Here was me a few weeks ago basically going crazy with love for the first one (everybody should read it!). The second and third are very enjoyable too, Novik is a remarkably confident and articulate writer who manages the global sweep of the narrative (Laurence and Temeraire and crew travel by sea to China, overland to Turkey, then on to Jena and the massed armies of Prussia meeting Napoleon's, etc. with culminating grand battle scenes) with impressive skill, but if I can for a moment resuscitate the Anne McCaffrey-meets-Patrick O'Brian conceit (which Novik must be completely sick of by now, though the sheer genius of the "Napoleonic Wars--with dragons!" thing makes it irresistible), I adored the first one partly because the McCaffrey was outweighing the O'Brian, and here the balance tips the other way.
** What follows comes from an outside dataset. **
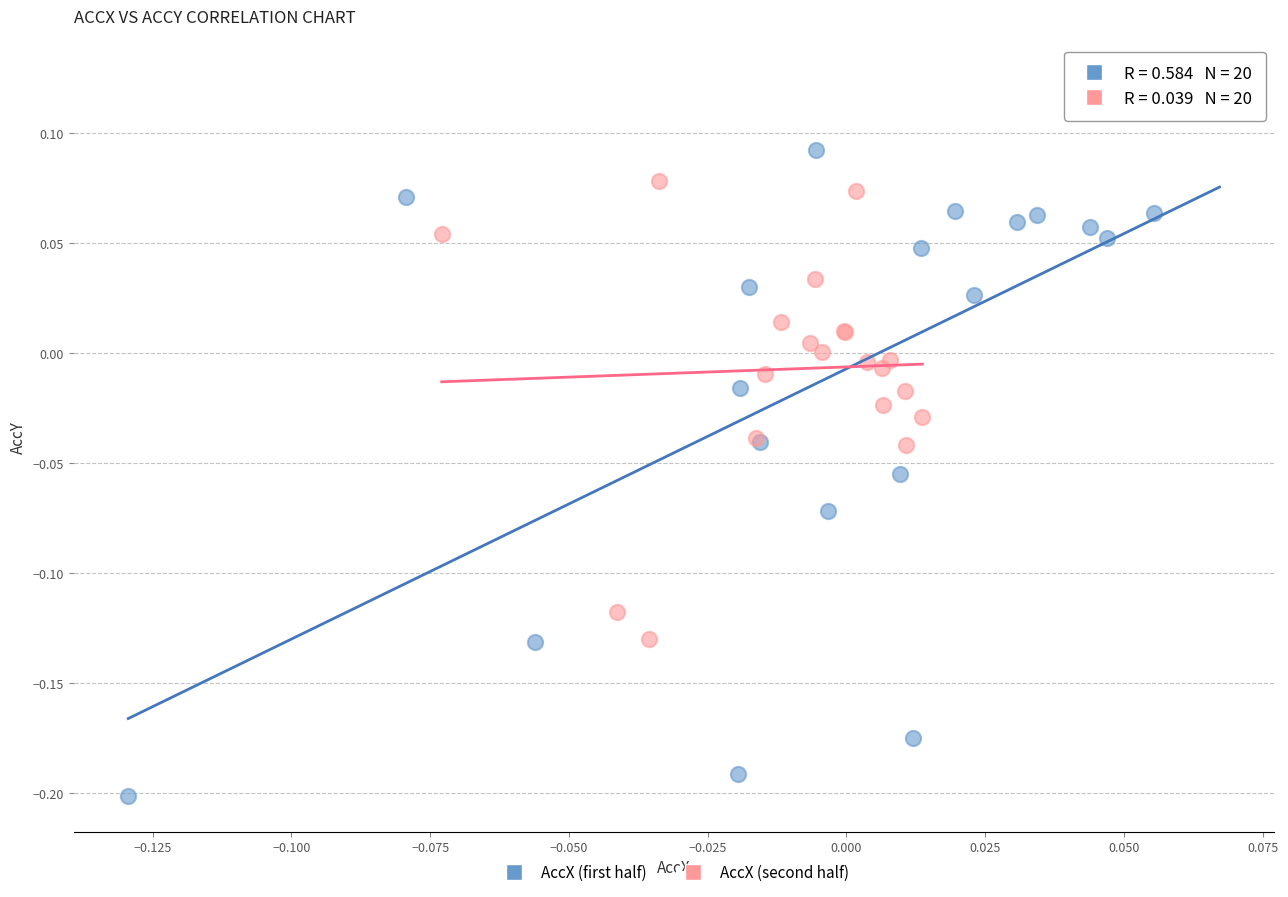

What are all the series names shown in the legend?

AccX (first half), AccX (second half)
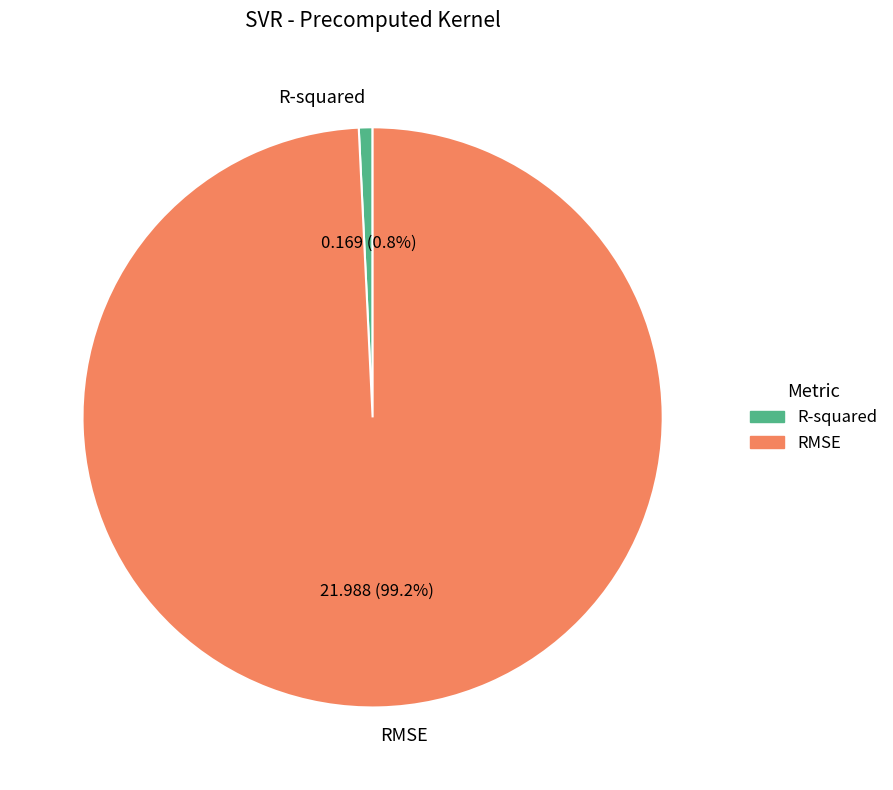

What is the smallest slice in the pie chart?

R-squared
Which is undoubtedly in better taste, and O'Brian is addictive too (god, I remember reading those books my fourth or so year of grad school, I had been postponing it because I knew they would hook me at once and then I got the first two from Cross-Campus Library and basically for the next four days all I did was read, race back to campus to the library, check out the next four or five, read them all very quickly and race back for the next, until really about five days later I had read them all, it was a slightly sickening but very enjoyable experience), but I missed the charms of the dragon-inflected bildungsroman thing that you get in the first one. Also there is rather a shortage of female characters, though I trust they will be more prominent again in subsequent volumes. I will eat my hat, though (if I had a hat, and if it was edible), if this trilogy isn't the hugest thing for a long while--they are such good books, and the potential audience is enormous. Highly recommended.

1 comment:

  1. I just finished part one, 'Temeraire', and loved it, too. I am most envious of your good luck in having gotten parts 2 & 3!